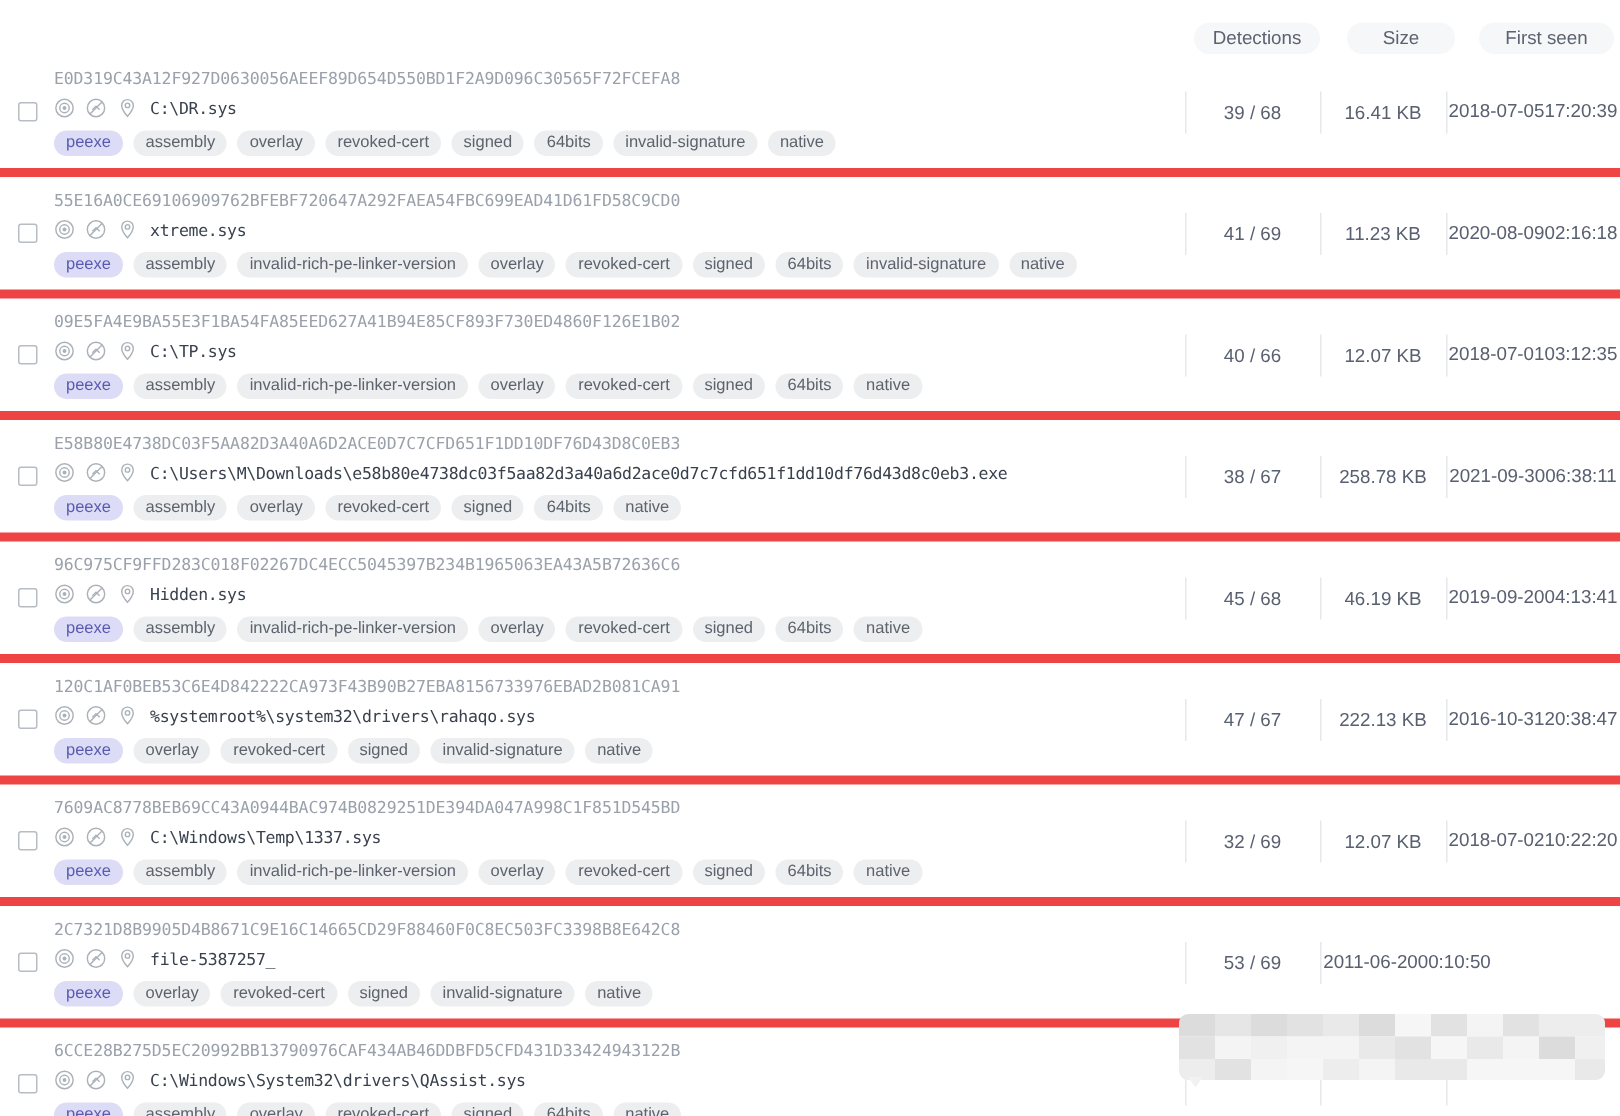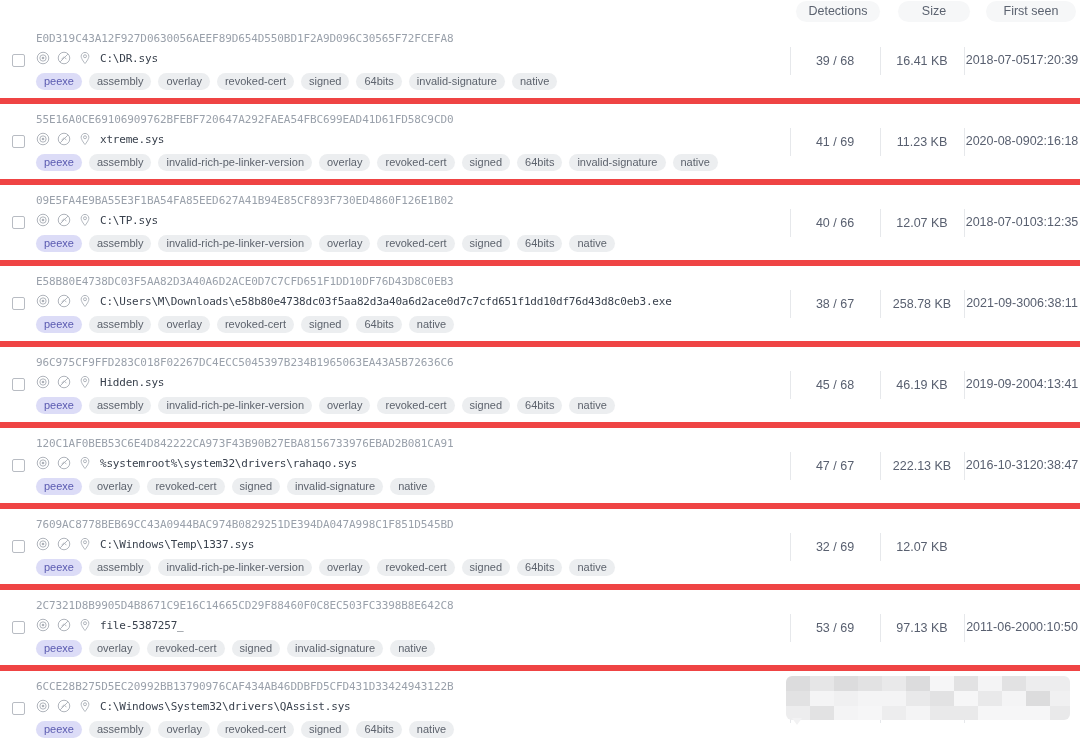"Detections" .thead { padding-top: 1px -> 15px }
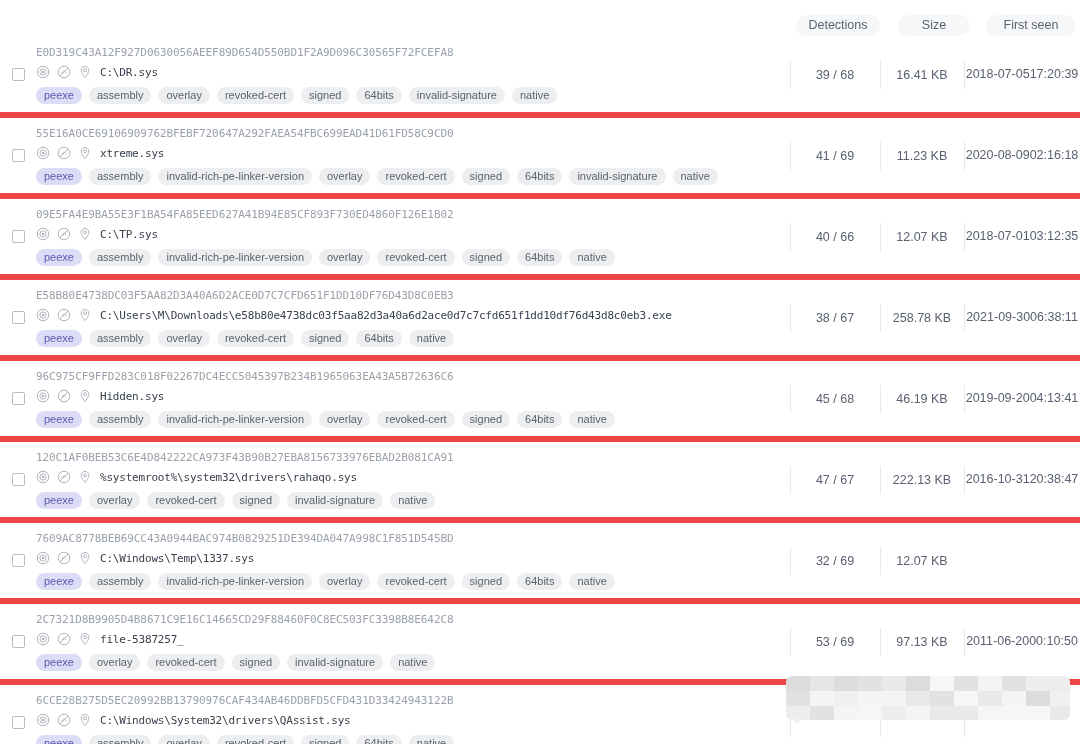"2018-07-02" div.cell-num { html: none -> <div> <span>2018-07-02</span> <span>10:22:20</span> </div> }
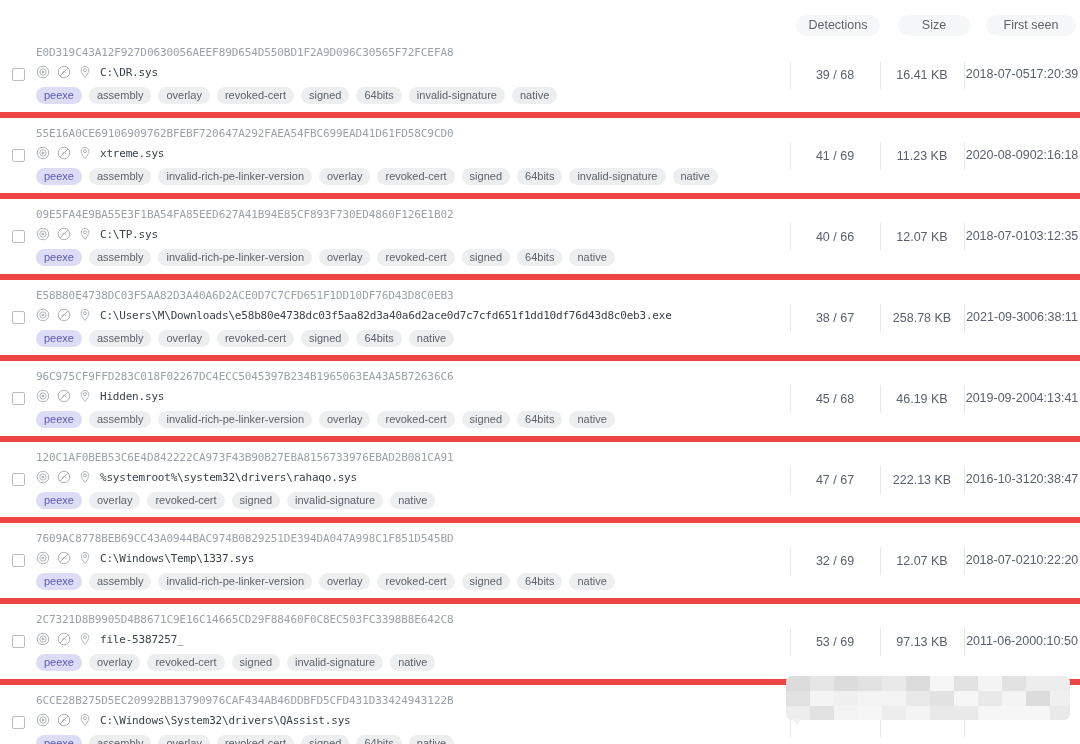"97.13 KB" div.cell-num { html: <div>97.13 KB</div> -> none }
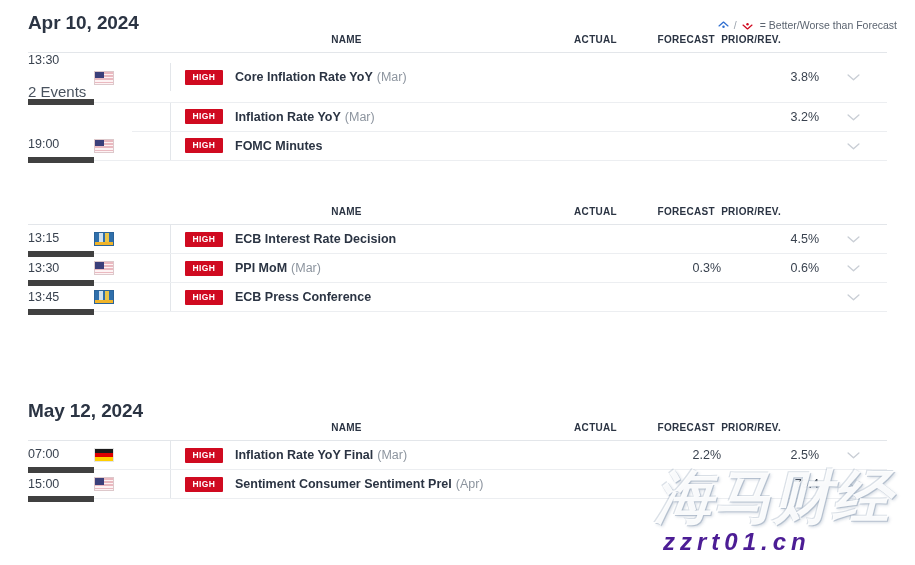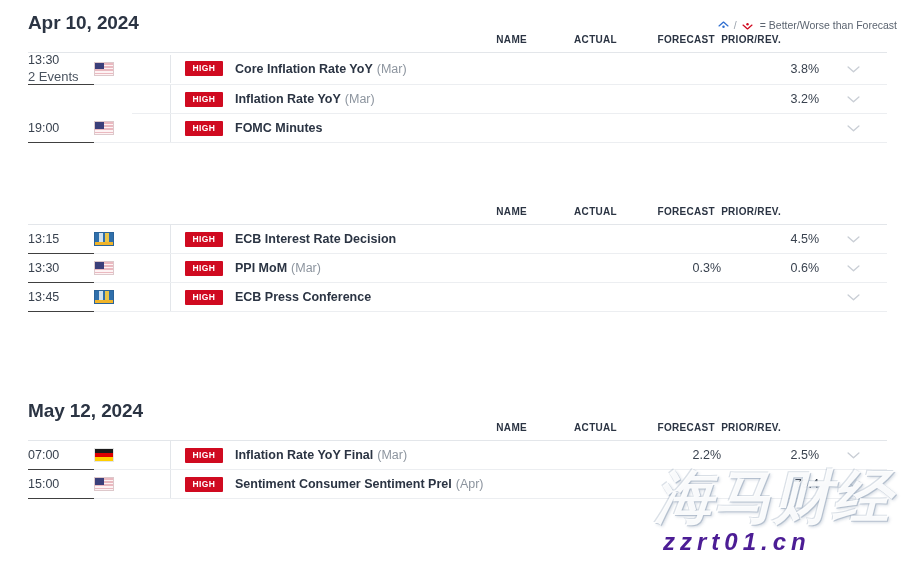"NAME" table.cal th { text-align: right -> center }
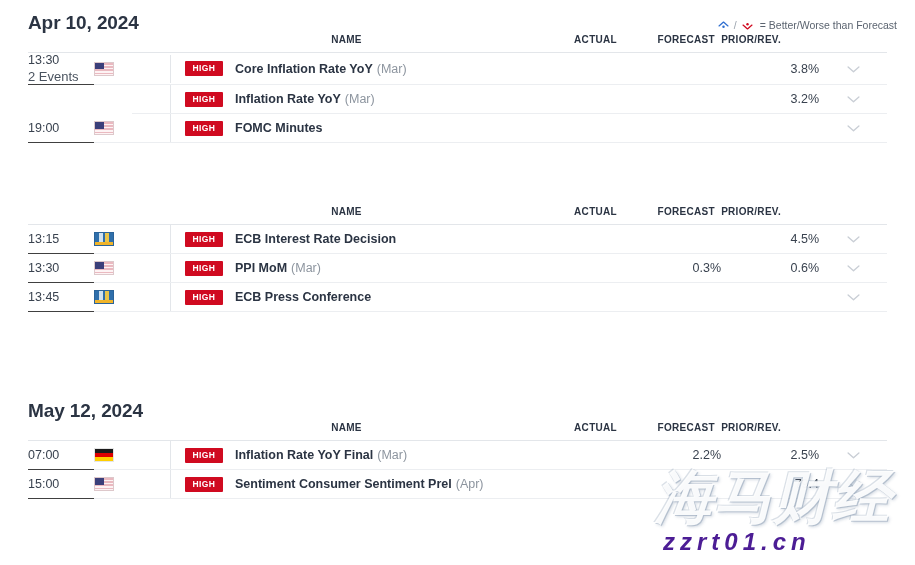"13:30" td.cell-time { border-bottom: 1px solid #404040 -> 6px solid #404040 }
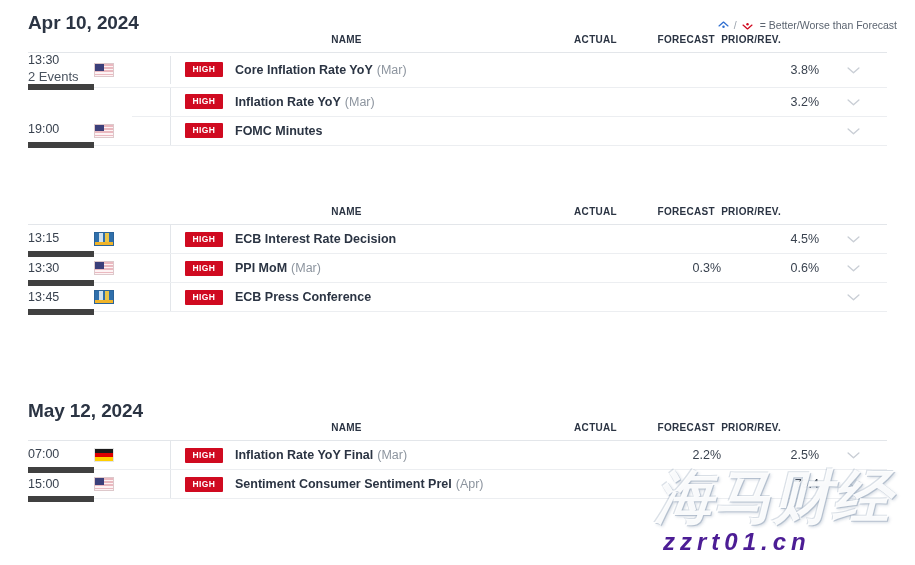"2 Events" td.cell-time .sub { font-size: 13px -> 15px; margin-top: 3px -> 18px }
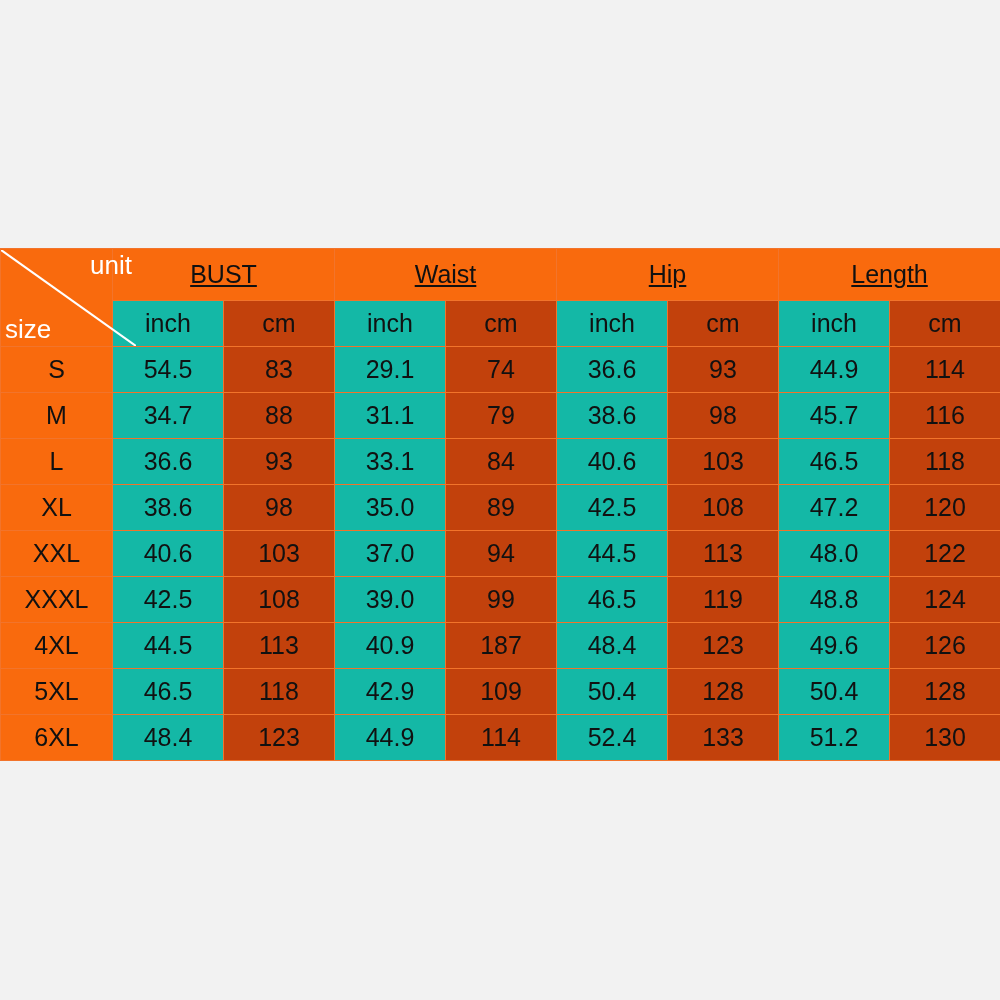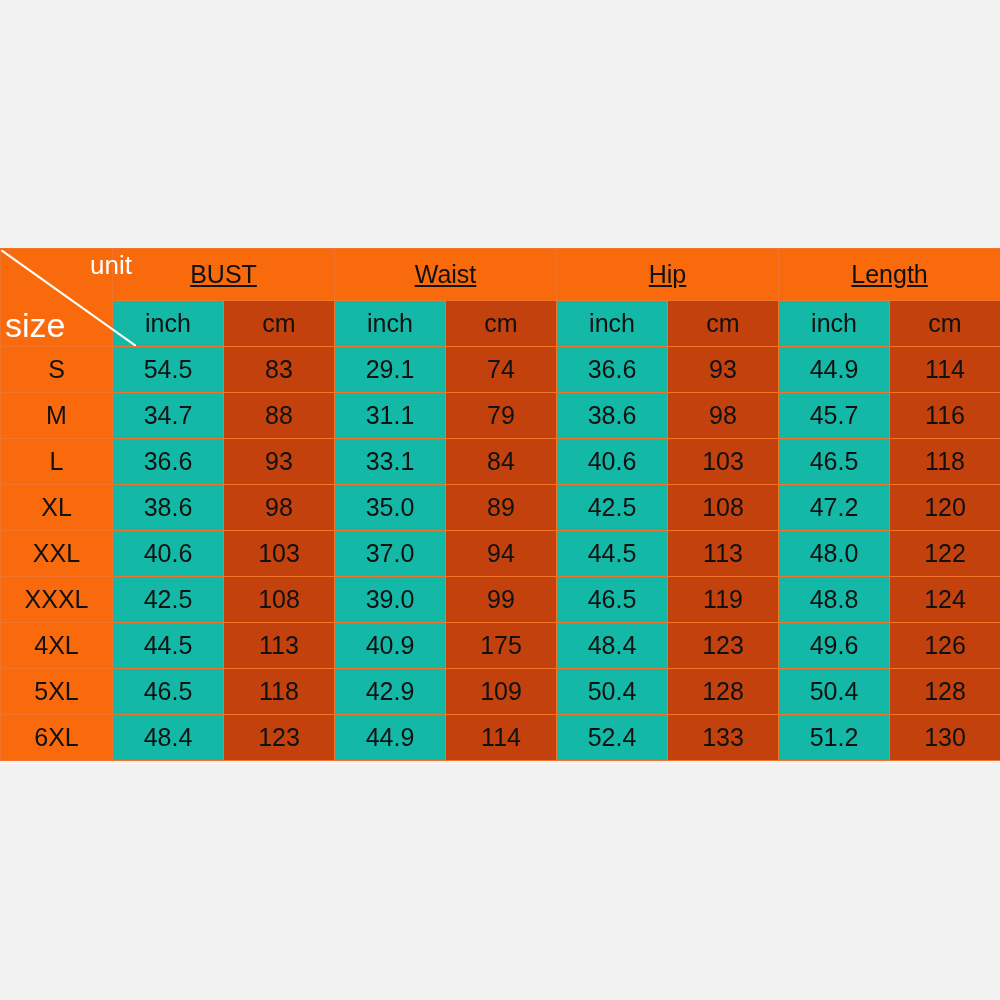"size" .corner-sizelbl { font-size: 34px -> 26px }
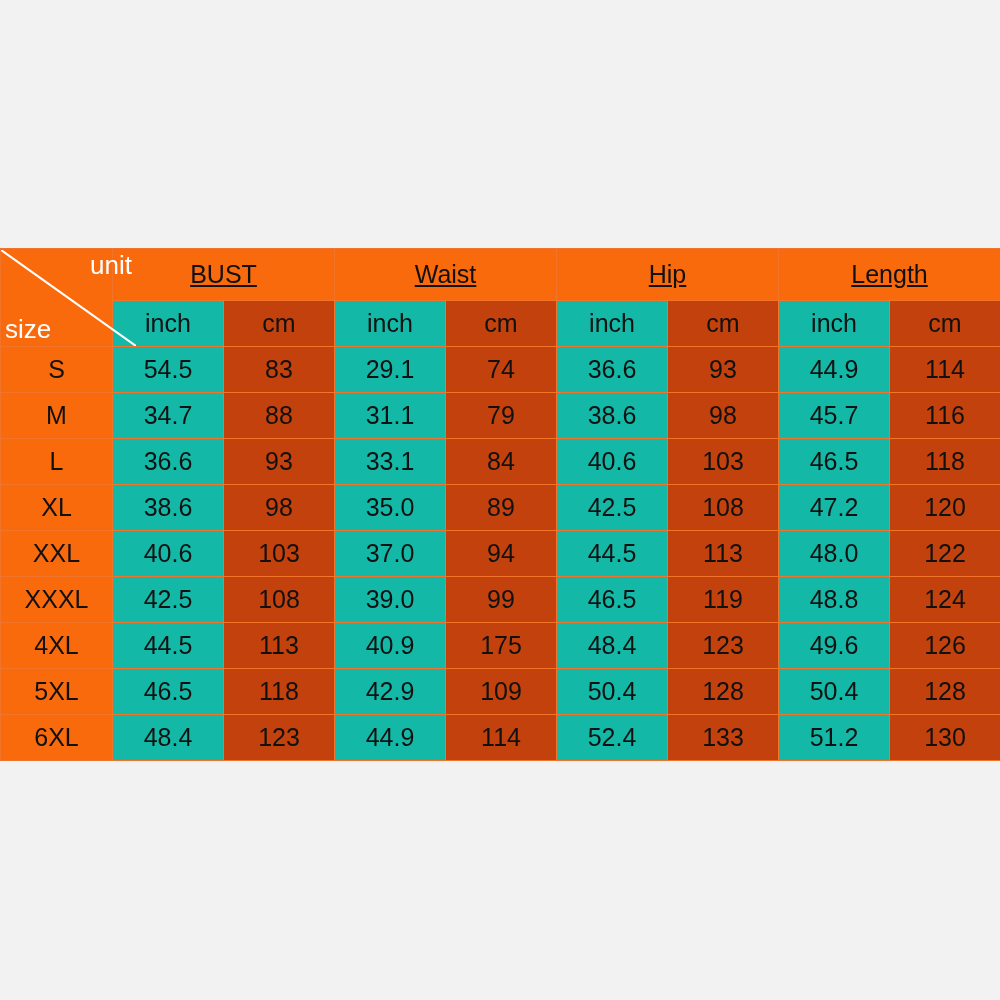"175" td.d-tint { text: 175 -> 187 }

- [Activity] Reproduce the final stretch of lines exactly: the line containing "border-bottom: 1px solid" through the last line of the data, both included. Pictures do not belong in the copy.

- [The completed task]
"13:30" td.cell-time { border-bottom: 1px solid #404040 -> 6px solid #404040 }
"2 Events" td.cell-time .sub { font-size: 13px -> 15px; margin-top: 3px -> 18px }
"size" .corner-sizelbl { font-size: 34px -> 26px }
"175" td.d-tint { text: 175 -> 187 }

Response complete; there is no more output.